START Dataset records

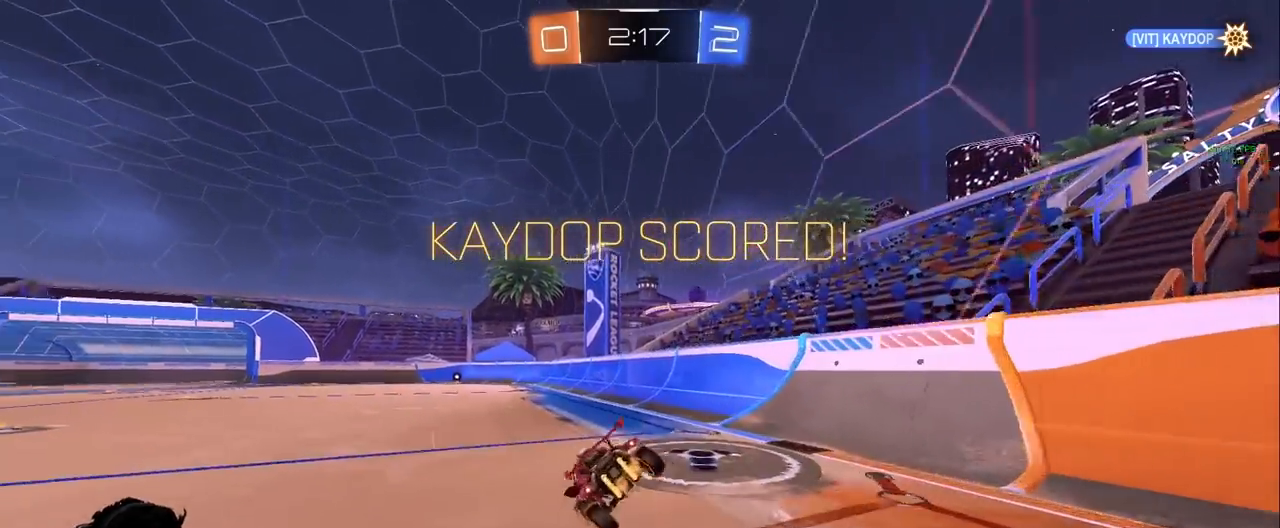
{"keys": [], "mouse": [], "events": [[50, "mouse_right", "up"], [67, "space", "up"], [117, "shift", "up"], [150, "a", "up"]]}
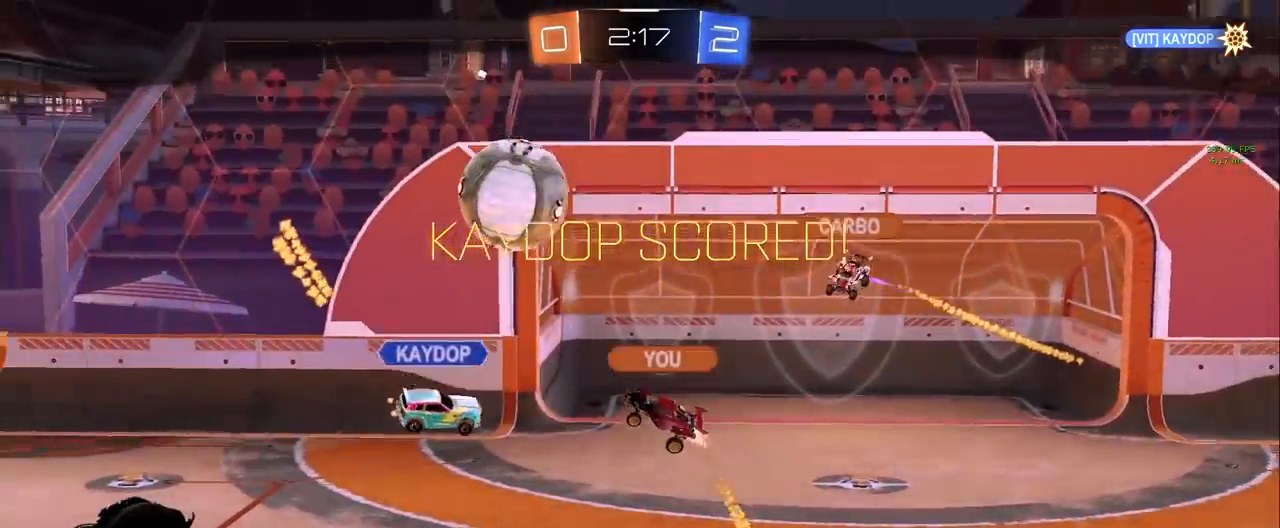
{"keys": ["e"], "mouse": [], "events": [[133, "e", "down"]]}
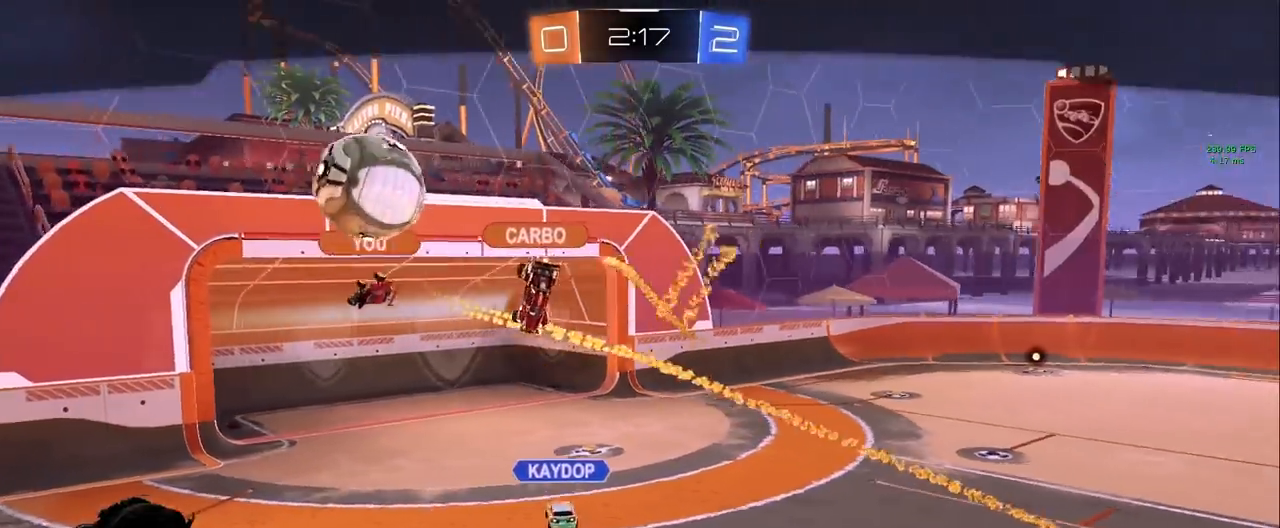
{"keys": ["q"], "mouse": [], "events": [[100, "e", "up"], [183, "e", "down"], [417, "e", "up"], [417, "q", "down"]]}
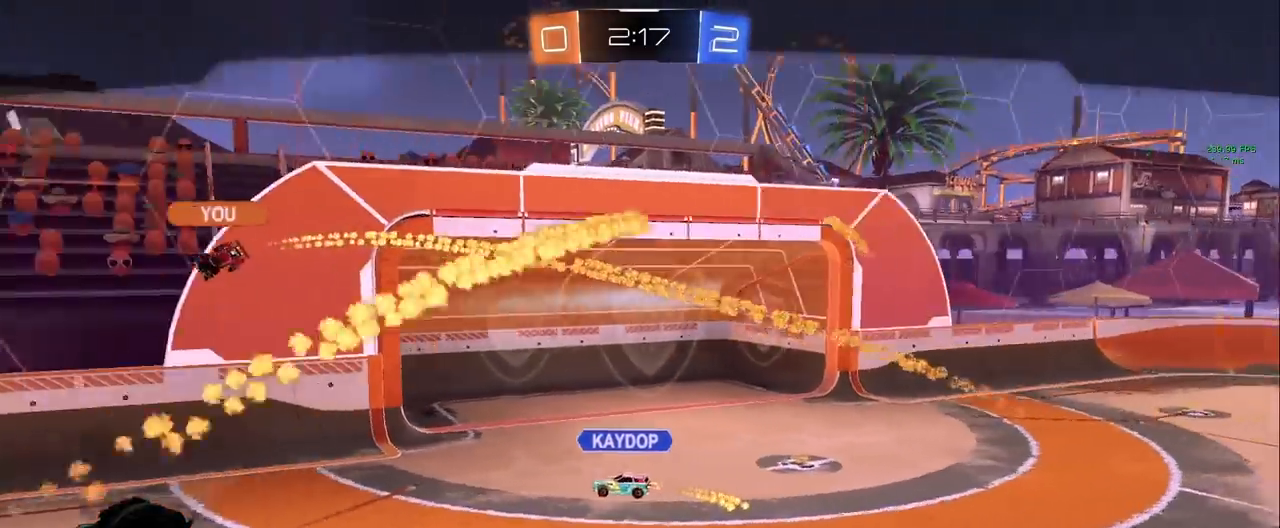
{"keys": ["q"], "mouse": [], "events": []}
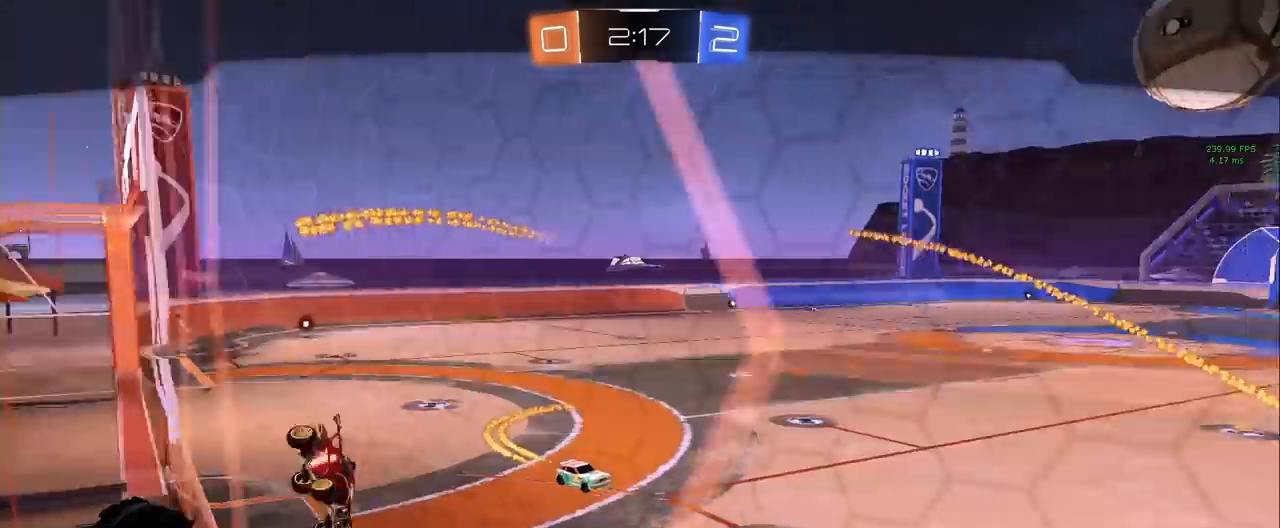
{"keys": [], "mouse": ["wheel"], "events": [[33, "mouse_wheel", "down"], [500, "q", "up"]]}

END Dataset records

Task: Output the listing above in full and exactly, with pictures excluded.

Your response:
{"keys": [], "mouse": [], "events": [[50, "mouse_right", "up"], [67, "space", "up"], [117, "shift", "up"], [150, "a", "up"]]}
{"keys": ["e"], "mouse": [], "events": [[133, "e", "down"]]}
{"keys": ["q"], "mouse": [], "events": [[100, "e", "up"], [183, "e", "down"], [417, "e", "up"], [417, "q", "down"]]}
{"keys": ["q"], "mouse": [], "events": []}
{"keys": [], "mouse": ["wheel"], "events": [[33, "mouse_wheel", "down"], [500, "q", "up"]]}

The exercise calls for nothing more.